* _INSTRUCTIONS TO FOLLOW_
Repeat the data below word for word, but leave the pictures out.

* _RECORDS FOR THIS TASK_
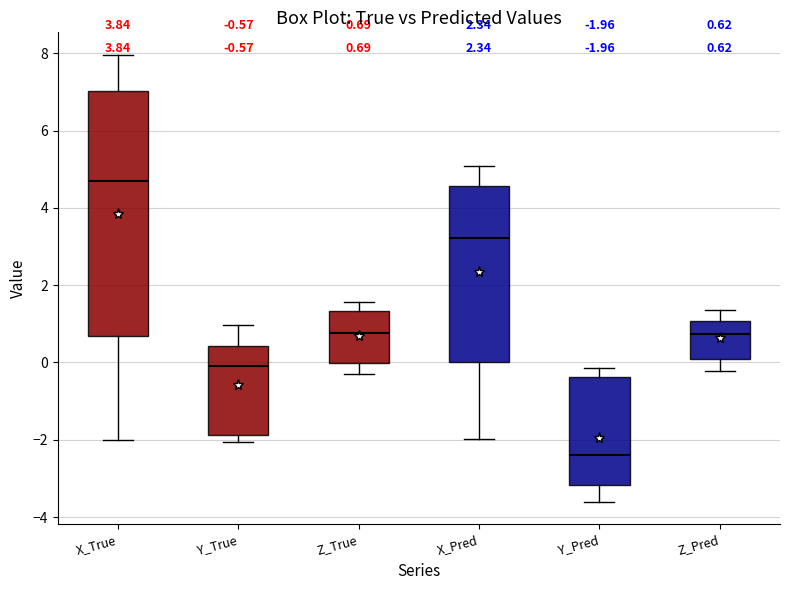

Which box is the tallest, from its lower edge to its upper edge?

X_True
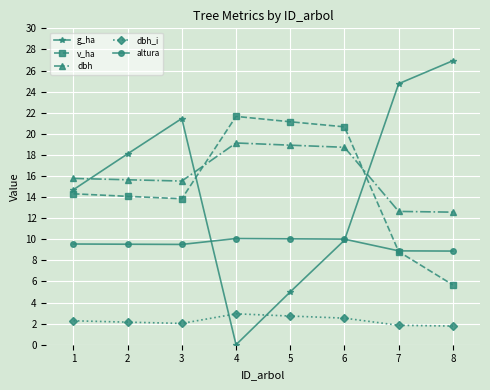

What is the difference between the highest and lowest values at 6?

18.1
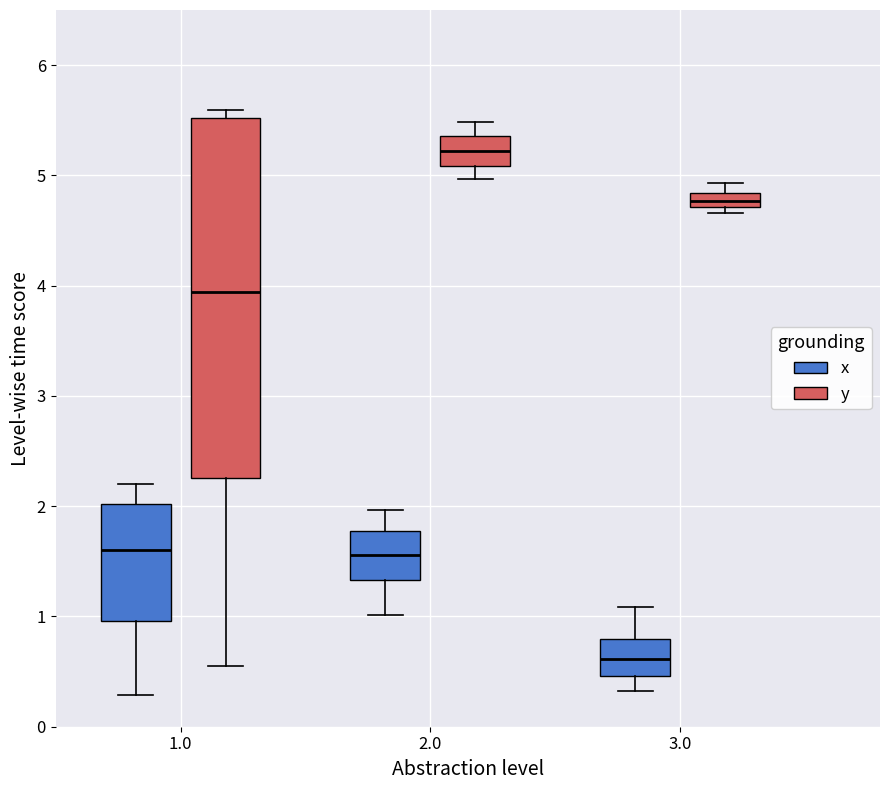

Comparing the boxes themselves (not the whiskers), which one is the tallest?

1.0 (y)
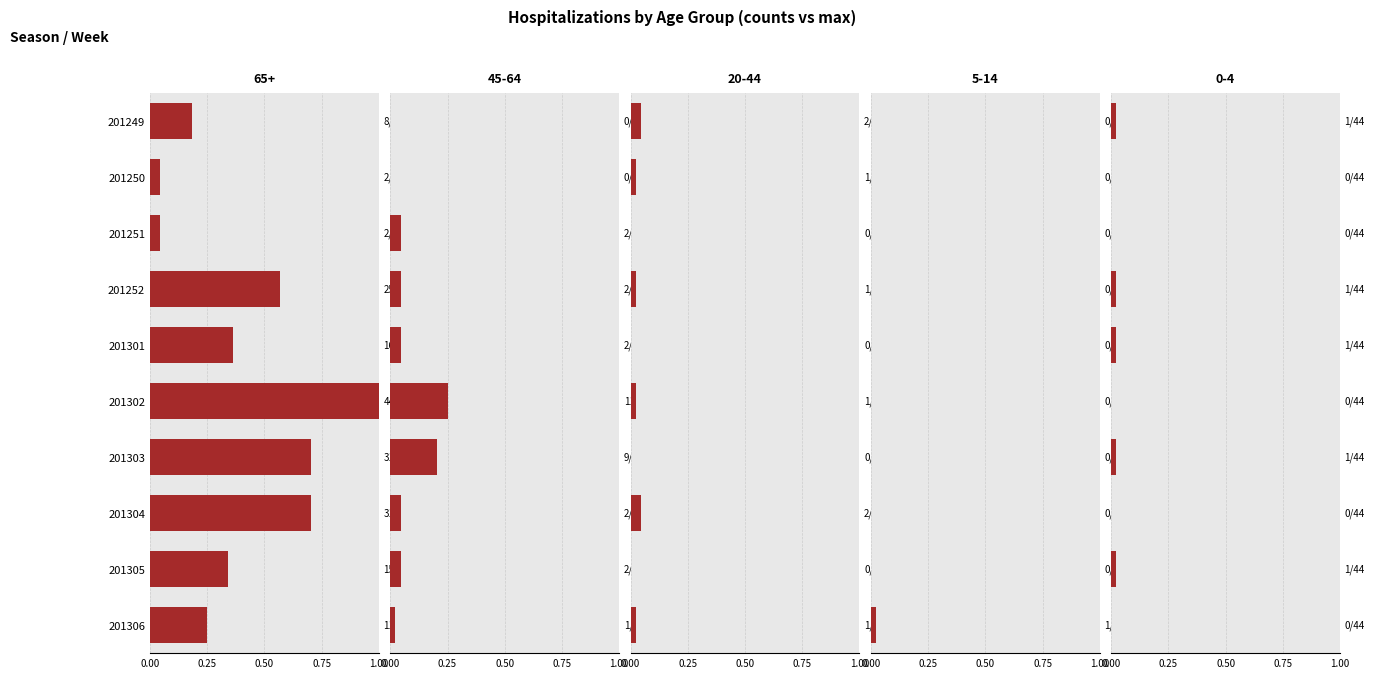

What is the total value across all series at 201305?

0.4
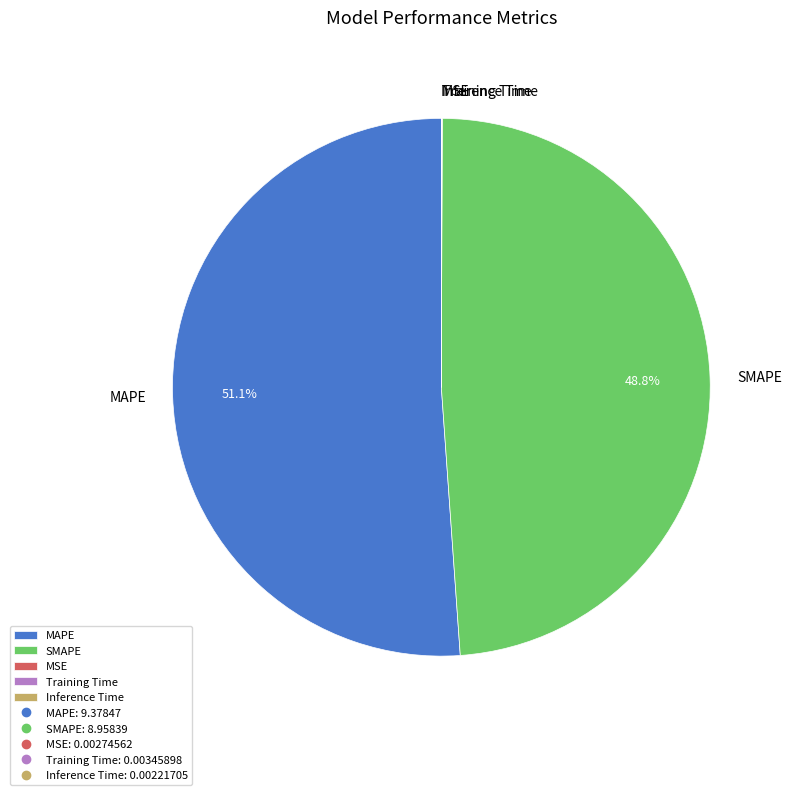

Which slice represents more than half of the pie?

MAPE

* _SOLVED EXERCISE_
Which box is the tallest, from its lower edge to its upper edge?

X_True

What is the difference between the highest and lowest values at 6?

18.1

Comparing the boxes themselves (not the whiskers), which one is the tallest?

1.0 (y)

What is the total value across all series at 201305?

0.4

Which slice represents more than half of the pie?

MAPE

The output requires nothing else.